The answer lies not in certainty—the usual outcome of suspense novels—but in the faithful acceptance of mystery and ambiguity. Talcott seeks counseling from the wisest character in the novel, Reverend Morris Young, the pastor of Elm Harbor’s most influential African American church. “I think my wife is cheating on me,” Talcott tells him. “Your job is to love her as best you can,” responds Reverend Young. “Scripture tells us that the husband is head of the wife, but we are also warned that the headship is of a special kind: “as Christ is head of the church.” And how does Christ love his church, Talcott? Unquestioningly. Forgivingly. And sacrificially.” What about my father’s secrets? Talcott asks. Remember Noah’s son Ham, Reverend Young replies, and his eagerness “to see his father naked. Wanted his brothers to see. What kind of son is that, Talcott?. . . A son is not supposed to know all his father’s secrets.” In a wonderful set piece, Carter even has Reverend Young redeem a table full of astonished and appalled skeptics at a faculty dinner party by quoting Martin Buber. “[T]here are no atheists,” says the reverend, “because the atheist has to struggle with God every day. . . . The Lord creates many paths to his house, and he will, in the fullness of time, gather in many of those who believe that they do not believe.”
Am I about to give away the ending to the book? Fear not, gentle reader—I reveal nothing of the plot.

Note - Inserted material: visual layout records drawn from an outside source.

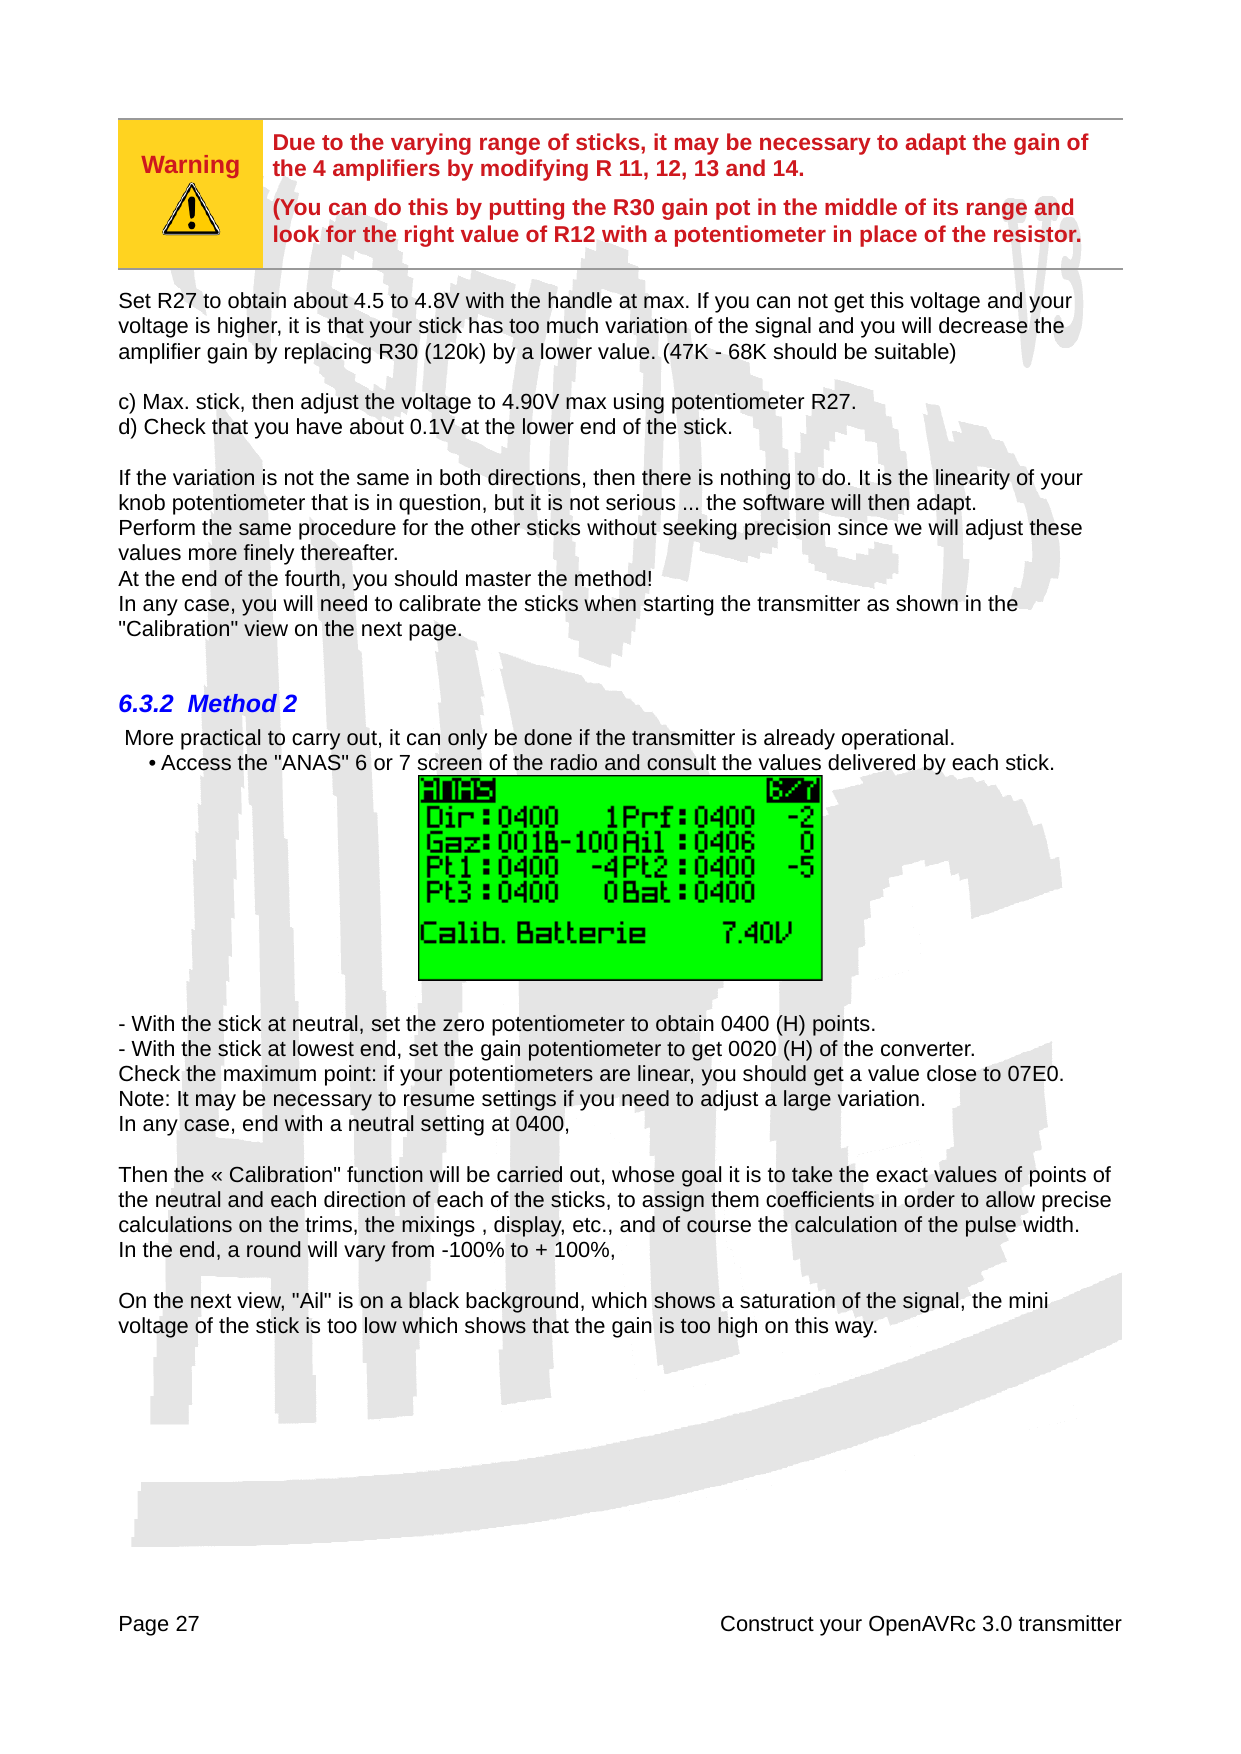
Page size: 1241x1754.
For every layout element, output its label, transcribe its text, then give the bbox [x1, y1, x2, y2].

picture [418, 775, 823, 981]
table_header Due to the varying range of sticks, it may be necessary to adapt the gain of the 4 amplifiers by modifying R 11, 12, 13 and 14. (You can do this by putting the R30 gain pot in the middle of its range and look for the right value of R12 with a potentiometer in place of the resistor. [264, 120, 1122, 268]
text • Access the "ANAS" 6 or 7 screen of the radio and consult the values delivered by each stick. [118, 750, 1122, 775]
text - With the stick at neutral, set the zero potentiometer to obtain 0400 (H) points. [118, 1011, 1122, 1036]
text In any case, you will need to calibrate the sticks when starting the transmitter as shown in the "Calibration" view on the next page. [118, 591, 1122, 641]
text c) Max. stick, then adjust the voltage to 4.90V max using potentiometer R27. [118, 389, 1122, 414]
text - With the stick at lowest end, set the gain potentiometer to get 0020 (H) of the converter. [118, 1036, 1122, 1061]
text At the end of the fourth, you should master the method! [118, 565, 1122, 591]
text In the end, a round will vary from -100% to + 100%, [118, 1237, 1122, 1263]
text Check the maximum point: if your potentiometers are linear, you should get a value close to 07E0. [118, 1061, 1122, 1086]
text More practical to carry out, it can only be done if the transmitter is already operational. [118, 724, 1122, 750]
text Perform the same procedure for the other sticks without seeking precision since we will adjust these values ​​more finely thereafter. [118, 515, 1122, 565]
picture [158, 178, 224, 239]
table_header Warning [118, 120, 263, 268]
subtitle 6.3.2 Method 2 [118, 689, 1122, 718]
text In any case, end with a neutral setting at 0400, [118, 1111, 1122, 1137]
text If the variation is not the same in both directions, then there is nothing to do. It is the linearity of your knob potentiometer that is in question, but it is not serious ... the software will then adapt. [118, 464, 1122, 515]
text Note: It may be necessary to resume settings if you need to adjust a large variation. [118, 1086, 1122, 1111]
text Then the « Calibration" function will be carried out, whose goal it is to take the exact values ​​of points of the neutral and each direction of each of the sticks, to assign them coefficients in order to allow precise calculations on the trims, the mixings , display, etc., and of course the calculation of the pulse width. [118, 1162, 1122, 1237]
text d) Check that you have about 0.1V at the lower end of the stick. [118, 414, 1122, 439]
text Set R27 to obtain about 4.5 to 4.8V with the handle at max. If you can not get this voltage and your voltage is higher, it is that your stick has too much variation of the signal and you will decrease the amplifier gain by replacing R30 (120k) by a lower value. (47K - 68K should be suitable) [118, 288, 1122, 364]
text On the next view, "Ail" is on a black background, which shows a saturation of the signal, the mini voltage of the stick is too low which shows that the gain is too high on this way. [118, 1288, 1122, 1338]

But as to the results of Talcott’s test of faith—the matter of truest suspense in The Emperor of Ocean Park—well, yes, I am. “Morris Young is teaching me to live with ambiguity in my faith,” Talcott says at the end of the novel. “That truth, even moral truth, exists, I have no doubt, for I am no relativist; but we weak, fallen humans will never perceive it except imperfectly, a faintly glowing presence toward which we creep through the mists of reason, tradition, and faith.”